**Written task a**
Please repeat the lines of the listing from the line with "## Benchmark Group List" up to and including the line with "Here's a list".
*** Excerpt provided Section Begins ***
I had only recently learned not to throw away my first attempts at
poems. Now I kept them and worked from them. As I wrote for Matthews'
class, I kept hardbound notebooks with pages of lines and stanzas and
arrows pointing to how I thought I should rearrange things; then
there were neatly copied-over versions of poems with the changes
incorporated. I didn't consider this notebook a journal. I was just
being conscientious about doing my work the way one of my classmates,
who had been published, did hers.
One day in class, Matthews told us that he continued to show his
early drafts to "trusted readers." He often mailed his work to them
even if they were living in the same city. He said the formality of
receiving the work and the resulting suggestions by mail helped him
revise his poems. Accomplished poets asking others to read their
drafts? Accomplished poets having drafts rather than fully developed
poems right at the get-go? Didn't the greats' poems flow directly
from the muse to the page, with no changes necessary? It had not
really dawned on me that our famous workshop leaders were able to
help us through the development of our poems because they themselves
had worked their way through version after version!
I listened to this great writer who let me know that the people I
called "important" writers had something like the hardbound workbook
I was creating for class. I guess all this time I had been applying
some rule out of elementary school--that teachers inhabit a different
world than their students, that although students learn by doing
drafts and revisions, real writers (and therefore our teachers)
didn't do this.
Several years after I had graduated with a master's degree in
creative writing, published poetry, and written instructional books
on writing, my agent hooked me up with an editor who wanted a book on
journaling that was "something different" than the books already out
there. As I began dreaming up a proposal, I remembered that day in
class when Matthews told us about having trusted first readers and
getting their response. I realized that doing this book on journaling
could help me learn more about what Matthews (and other well known
writers) did behind the scenes in developing their writing. I would
ask Matthews and others to contribute sample journal entries if they
had them and words of wisdom on journaling. Novelist Lisa Shea's
entries were word meditations; author Ilan Stavans' were rants about
the political side of getting recognized. Denise Levertov meditated
on exhibits she'd seen and books she'd read, and Janice Eidus, Pam
Houston, and Fenton Johnson wrote letters as a journal. Ron Carlson
kept numbered lists of witty descriptions. Robert Hellenga wrote
about his travels in Italy, the country in which he would set a
novel. Robin Hemley and Steven Winn recounted dreams. Stanley
Plumly, Brenda Hillman, and Linda Bierds kept notebooks of poem
revisions. The purposes of their journals and the writing in them
helped make my book, The Writer's Journal: 40 Contemporary Writers
and Their Journals, a success. Readers learned many strategies and
reasons to write and keep what they had written -- even if they did
not know what they would do with it or how long it might take to
figure that out.
*** Excerpt provided Section Ends ***
*** Data supplied Section Begins ***
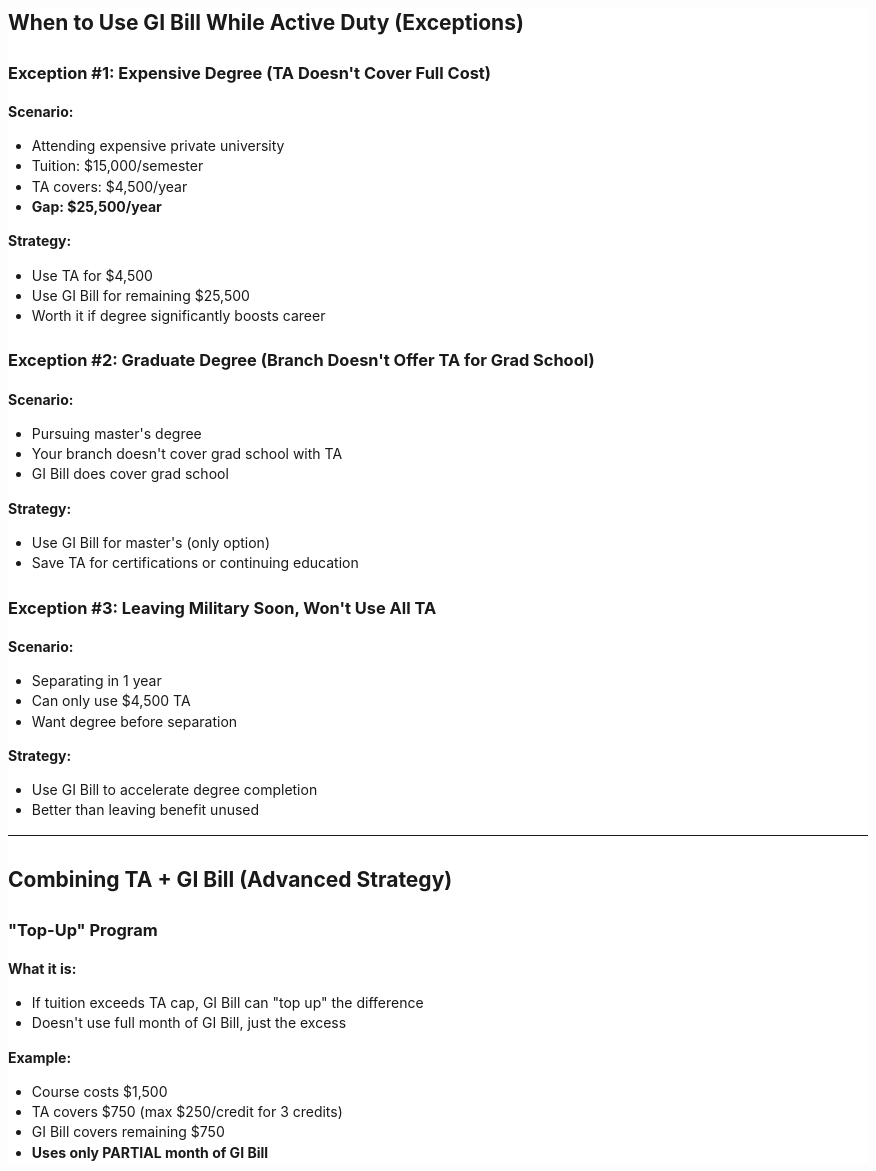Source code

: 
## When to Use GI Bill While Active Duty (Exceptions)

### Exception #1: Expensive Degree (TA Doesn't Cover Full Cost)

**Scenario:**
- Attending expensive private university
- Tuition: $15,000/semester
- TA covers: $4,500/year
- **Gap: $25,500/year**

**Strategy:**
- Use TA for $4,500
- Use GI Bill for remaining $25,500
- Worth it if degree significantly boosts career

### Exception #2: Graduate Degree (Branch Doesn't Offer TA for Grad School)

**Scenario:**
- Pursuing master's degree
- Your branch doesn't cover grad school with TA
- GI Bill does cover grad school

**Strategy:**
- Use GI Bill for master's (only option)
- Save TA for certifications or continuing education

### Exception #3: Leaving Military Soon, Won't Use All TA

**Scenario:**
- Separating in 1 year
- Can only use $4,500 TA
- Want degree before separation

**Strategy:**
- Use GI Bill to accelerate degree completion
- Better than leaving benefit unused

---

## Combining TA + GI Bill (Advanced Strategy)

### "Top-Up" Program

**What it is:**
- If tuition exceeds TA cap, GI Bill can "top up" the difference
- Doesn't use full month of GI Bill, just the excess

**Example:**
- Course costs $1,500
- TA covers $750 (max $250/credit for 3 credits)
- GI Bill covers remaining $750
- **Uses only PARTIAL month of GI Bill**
*** Data supplied Section Ends ***
*** Data supplied Section Begins ***
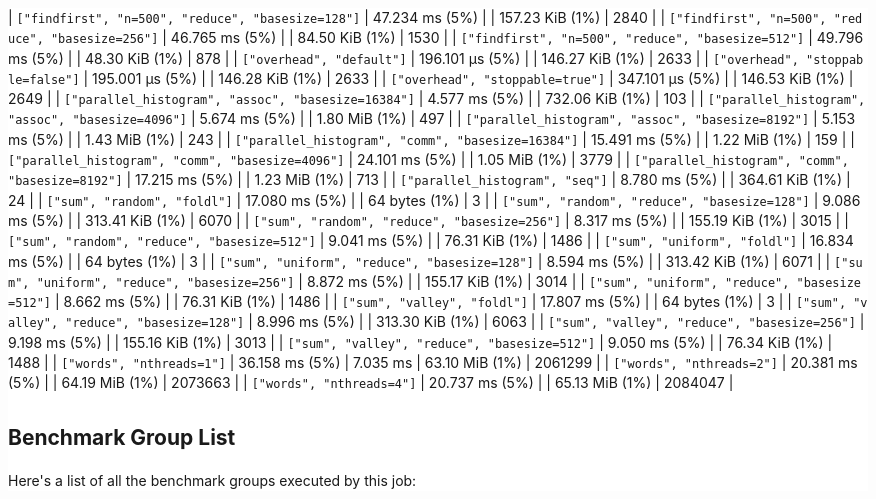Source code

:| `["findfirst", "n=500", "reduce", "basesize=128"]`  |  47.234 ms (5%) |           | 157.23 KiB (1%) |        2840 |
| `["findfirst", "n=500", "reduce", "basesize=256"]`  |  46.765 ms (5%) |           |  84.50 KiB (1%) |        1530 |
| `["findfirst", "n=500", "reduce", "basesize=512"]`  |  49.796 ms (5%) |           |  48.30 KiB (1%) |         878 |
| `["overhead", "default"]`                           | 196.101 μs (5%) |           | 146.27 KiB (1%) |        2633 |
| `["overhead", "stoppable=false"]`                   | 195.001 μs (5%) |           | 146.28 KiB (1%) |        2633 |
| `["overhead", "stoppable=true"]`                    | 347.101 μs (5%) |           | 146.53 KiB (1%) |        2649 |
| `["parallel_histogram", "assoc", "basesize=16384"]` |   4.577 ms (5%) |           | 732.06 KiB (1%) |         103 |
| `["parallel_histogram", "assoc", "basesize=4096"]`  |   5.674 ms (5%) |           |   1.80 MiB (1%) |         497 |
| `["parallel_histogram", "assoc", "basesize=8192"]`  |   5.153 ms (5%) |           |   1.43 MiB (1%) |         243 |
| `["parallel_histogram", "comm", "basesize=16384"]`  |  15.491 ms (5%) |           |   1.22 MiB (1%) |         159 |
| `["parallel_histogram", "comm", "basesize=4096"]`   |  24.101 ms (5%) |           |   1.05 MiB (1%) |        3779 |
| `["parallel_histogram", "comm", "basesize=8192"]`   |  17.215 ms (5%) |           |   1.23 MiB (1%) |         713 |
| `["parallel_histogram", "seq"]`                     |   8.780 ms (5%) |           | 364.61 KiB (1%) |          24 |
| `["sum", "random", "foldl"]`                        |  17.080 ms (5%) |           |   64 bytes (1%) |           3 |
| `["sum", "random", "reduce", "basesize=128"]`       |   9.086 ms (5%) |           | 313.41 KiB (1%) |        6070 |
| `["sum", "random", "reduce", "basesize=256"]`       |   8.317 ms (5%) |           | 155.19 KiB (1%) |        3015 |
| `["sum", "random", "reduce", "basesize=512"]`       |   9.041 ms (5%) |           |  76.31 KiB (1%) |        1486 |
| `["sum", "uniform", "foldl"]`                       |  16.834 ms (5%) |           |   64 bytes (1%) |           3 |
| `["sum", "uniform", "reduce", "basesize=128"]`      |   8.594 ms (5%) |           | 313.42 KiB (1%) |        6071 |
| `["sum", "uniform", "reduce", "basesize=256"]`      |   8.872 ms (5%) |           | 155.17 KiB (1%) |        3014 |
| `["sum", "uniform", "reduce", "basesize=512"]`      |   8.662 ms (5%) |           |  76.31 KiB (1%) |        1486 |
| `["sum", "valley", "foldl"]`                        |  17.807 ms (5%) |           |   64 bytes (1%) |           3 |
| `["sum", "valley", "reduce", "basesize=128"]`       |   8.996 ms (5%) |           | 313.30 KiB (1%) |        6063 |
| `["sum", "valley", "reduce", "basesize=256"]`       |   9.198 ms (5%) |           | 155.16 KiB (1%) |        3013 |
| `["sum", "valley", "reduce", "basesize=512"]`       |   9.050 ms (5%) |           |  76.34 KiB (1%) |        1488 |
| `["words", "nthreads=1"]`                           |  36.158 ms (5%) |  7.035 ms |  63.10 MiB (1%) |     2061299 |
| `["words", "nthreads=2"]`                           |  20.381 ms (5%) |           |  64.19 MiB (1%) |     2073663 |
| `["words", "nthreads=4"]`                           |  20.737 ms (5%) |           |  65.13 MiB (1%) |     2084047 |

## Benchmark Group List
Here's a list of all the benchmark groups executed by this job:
*** Data supplied Section Ends ***
**Written task b**
Transcribe the part of the excerpt on poem drafts and journals from "I had only recently" up to and including "published, did hers.".

**Response box a**
## Benchmark Group List
Here's a list of all the benchmark groups executed by this job:

**Response box b**
I had only recently learned not to throw away my first attempts at
poems. Now I kept them and worked from them. As I wrote for Matthews'
class, I kept hardbound notebooks with pages of lines and stanzas and
arrows pointing to how I thought I should rearrange things; then
there were neatly copied-over versions of poems with the changes
incorporated. I didn't consider this notebook a journal. I was just
being conscientious about doing my work the way one of my classmates,
who had been published, did hers.